Die Pannenwahl zum Berliner Abgeordnetenhaus liegt über ein halbes Jahr zurück und die Prüfung der Einsprüche dauert fort. Neue Dokumente aus den Wahllokalen offenbaren indes das Ausmaß des Fiaskos und begründen einen neuen Verdacht: Marcel Luthe, Jurist, Politiker und Beschwerdeführer vor dem Verwaltungsgerichtshof, spricht mit „Cicero“ über Wahlmanipulation, Befangenheit und den desolaten Zustand der Demokratie.
Herr Luthe, nach und nach kommen immer mehr Pannen bei der Berliner Abgeordnetenhauswahl ans Licht: Es kam zu massiven Verzögerungen im Ablauf, Stimmzettel fehlten oder wurden falsch ausgegeben. Welche Probleme gab es Ihrer Kenntnis nach noch?
Nun ja, die Liste ist lang: Es fehlten zum Beispiel nicht nur Stimmzettel, es wurden teils vorsätzlich falsche Stimmzettel an Wähler ausgehändigt.
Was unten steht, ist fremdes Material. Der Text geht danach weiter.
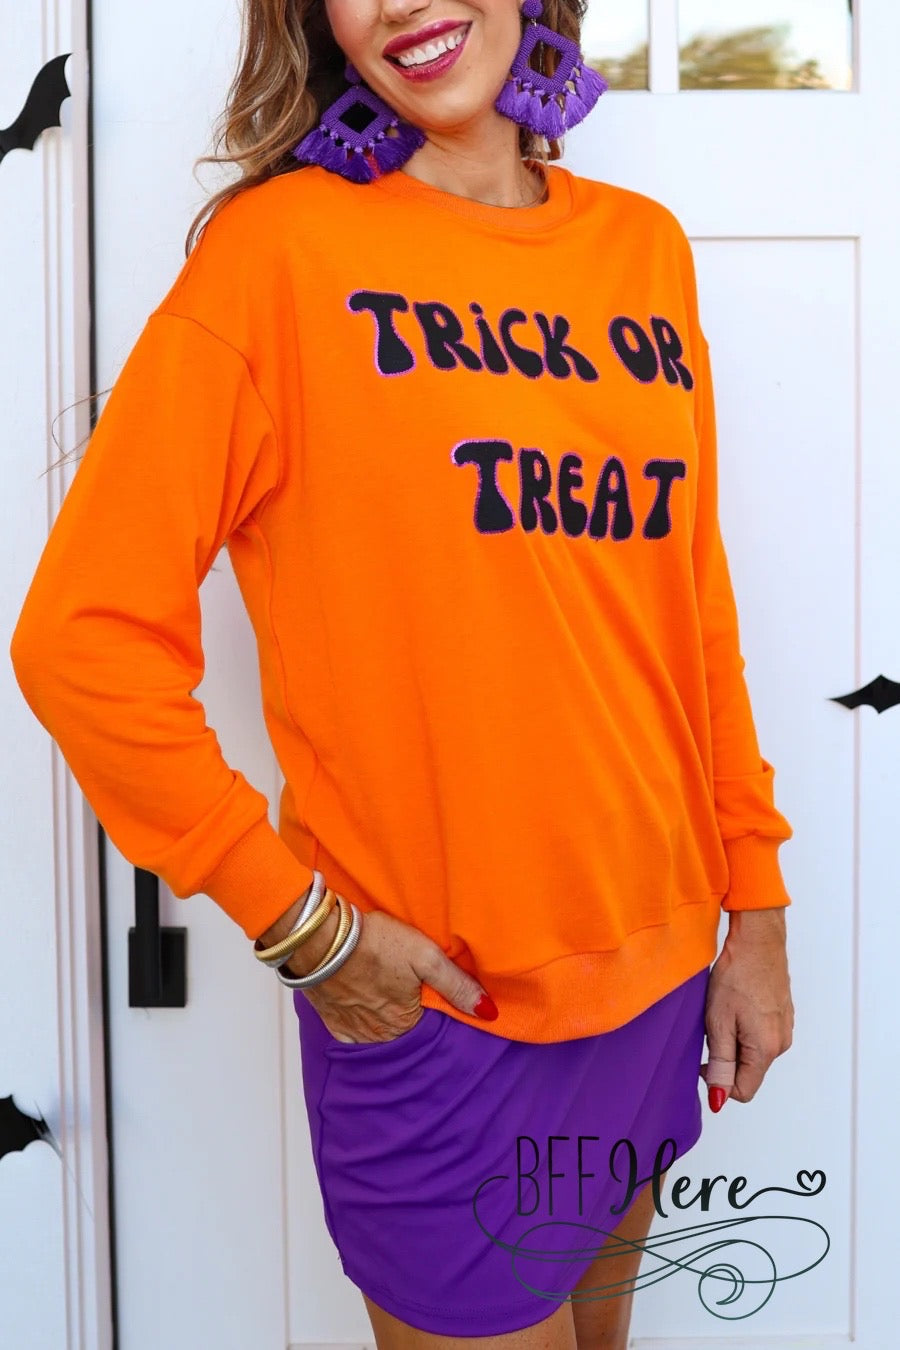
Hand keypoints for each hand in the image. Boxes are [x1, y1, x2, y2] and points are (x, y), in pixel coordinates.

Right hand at [281, 907, 497, 1042]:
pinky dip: (360, 1020)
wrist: (319, 938)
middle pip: (404, 1028)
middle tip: (406, 986)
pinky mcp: (332, 1020)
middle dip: (408, 1013)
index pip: (430, 1024)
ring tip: (386, 990)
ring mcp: (353, 1030)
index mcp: (404, 1022)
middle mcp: (379, 1034)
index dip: (433, 1006)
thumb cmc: (373, 943)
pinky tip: (363, 1001)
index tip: (431, 990)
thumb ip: (457, 985)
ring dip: (385, 1016)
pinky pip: (352, 1031)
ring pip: (379, 1030)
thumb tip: (489, 1012)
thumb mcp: (425, 957)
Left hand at [700, 907, 793, 1108]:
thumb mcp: (718, 1023)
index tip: (702, 1058)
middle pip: (748, 1071)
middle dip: (726, 1058)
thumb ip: (720, 1064)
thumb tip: (719, 1100)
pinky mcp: (783, 1015)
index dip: (718, 1082)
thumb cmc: (736, 977)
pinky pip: (761, 1035)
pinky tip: (736, 1005)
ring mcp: (785, 1028)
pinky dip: (745, 1027)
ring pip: (753, 1052)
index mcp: (766, 1050)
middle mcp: (781, 1043)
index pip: (743, 1091)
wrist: (757, 942)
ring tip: (724, 1012)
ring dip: (734, 1041)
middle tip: (712, 1026)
Dazu kommt, dass noch bis weit nach 18 Uhr, also nach dem eigentlichen Abstimmungszeitraum, in den Wahllokalen abgestimmt wurde. Nachweislich haben auch Minderjährige an der Wahl teilgenommen, weil keine Kontrolle stattfand, wer nur für die Kommunalwahl wahlberechtigt war. Ganz zu schweigen von der unsicheren Verwahrung der Stimmzettel Tage vorher und den immens langen Wartezeiten vor und in den Wahllokalen.